KHOROG, Tajikistan — In a remote mountain land in the heart of Asia, all but lost to the outside world, a crowd of tens of thousands kneel reverently as a lone figure robed in brown passes among them.

He is the Aga Khan, one of the world's richest men and spiritual leader of the 12 million to 15 million Ismaili Muslims, paying his first visit to his followers in the isolated Pamir mountains of Central Asia.

Tajikistan has been tormented by a civil war that broke out in 1992 afte the collapse of Soviet power. For the 215,000 people--mostly Ismailis--of this region known simply as the Pamir, the Aga Khan remains a saint and a prince combined. He is also a one-man development enterprise.

During the Soviet period, the Pamir was dependent on food and fuel sent by Moscow, and the collapse of the Soviet economy brought the region to the brink of starvation.

The Aga Khan runs a network of small-scale, locally based development agencies and is now setting up similar programs in the Pamir. The plan is to make the region self-sufficient in food production by privatizing land and introducing new agricultural methods to this ancient culture.

During the last century, the Pamir mountains were the setting for what historians dub the "Great Game," a land of spies and adventurers in high Asia where Russia, China and British India met and where their expanding interests bumped elbows. Now this is a poor, forgotten land.

Its people, the Ismaili Muslims, are a minority branch of the Shiite Muslims that broke away from the Shia mainstream 1,200 years ago, in the early period of Islam. Most Ismailis live in the Indian subcontinent and East Africa, though many have also settled in the United States, Canada, Britain and elsewhere in the West.

His Highness Prince Karim Aga Khan IV is the 49th imam of the Ismailis.

In Europe, the image of the 58-year-old leader is a gossip columnist's fantasy of legendary wealth, fine racehorses and beautiful women, an image burnished by memories of his late father, Prince Aly Khan, a playboy and onetime husband of American actress Rita Hayworth. Few people in the West, however, know of the Aga Khan's work with development agencies in Asia and Africa that are widely admired for their small-scale, self-help approach.

When the Aga Khan flew in last month for a four-day visit to the Pamir, landing in Khorog, the sleepy capital of Gorno-Badakhshan in eastern Tajikistan, the town of 30,000 emptied as residents set off to walk to the spot where the imam would meet his people. Most spent the night in the open, huddled under blankets.

He arrived punctually the next morning, dressed in a gleaming white suit, and was whisked to the site in a silver Mercedes specially imported for the occasion. Donning his robe and a tall astrakhan hat, the imam walked through the expectant crowd on a pathway of elegant carpets.

Addressing the throng, he urged them as Muslims to solve their political disputes peacefully. Tajikistan remains divided between the groups that fought each other in the post-Soviet civil war. Most Pamiris continue to oppose the Russian-backed government in the capital, Dushanbe, and clashes between opposition fighters and Russian-led border forces still occur in Gorno-Badakhshan.

The political tensions were emphasized by two Russian helicopter gunships that buzzed overhead during the Aga Khan's appearance. "Weapons should never be used again in our society," said the Ismaili leader. "They should be replaced by constitutional rights."

______

** Instruction 1 **
Retype everything in the listing from the line containing "pose: elev=93.8 azim=91.8" down to the line containing "Dot at: (259, 140)".
The article and the listing have no connection to each other.

** Stored data **
______

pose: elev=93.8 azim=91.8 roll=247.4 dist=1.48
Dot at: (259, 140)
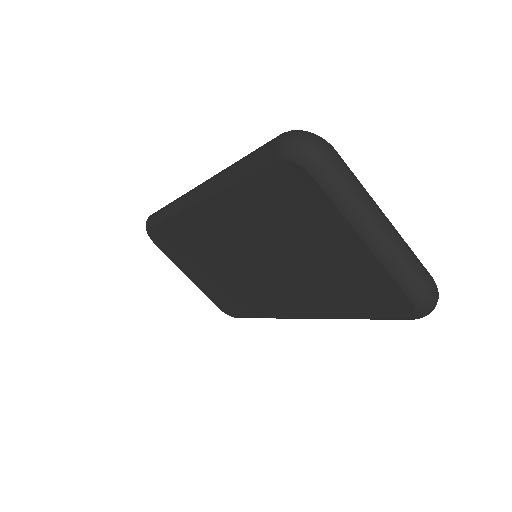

______

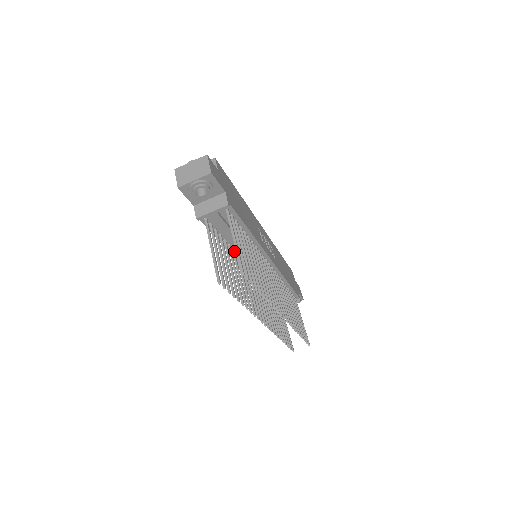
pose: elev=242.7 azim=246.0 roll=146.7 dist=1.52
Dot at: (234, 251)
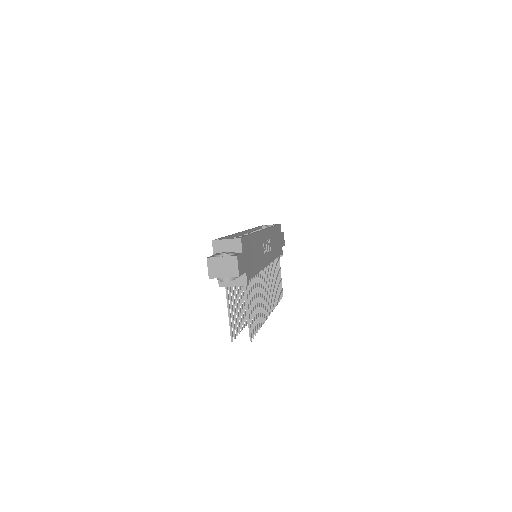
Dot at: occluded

______

** Instruction 2 **
From the article on the Aga Khan's visit, write out everything from "Tajikistan has been" down to "this ancient culture.", replacing "starvation" with "famine".

** Task answer 1 **
pose: elev=93.8 azim=91.8 roll=247.4 dist=1.48
Dot at: (259, 140)

** Task answer 2 **
Tajikistan has been tormented by a civil war that broke out in 1992 afte the collapse of Soviet power. For the 215,000 people--mostly Ismailis--of this region known simply as the Pamir, the Aga Khan remains a saint and a prince combined. He is also a one-man development enterprise.

During the Soviet period, the Pamir was dependent on food and fuel sent by Moscow, and the collapse of the Soviet economy brought the region to the brink of famine.

The Aga Khan runs a network of small-scale, locally based development agencies and is now setting up similar programs in the Pamir. The plan is to make the region self-sufficient in food production by privatizing land and introducing new agricultural methods to this ancient culture.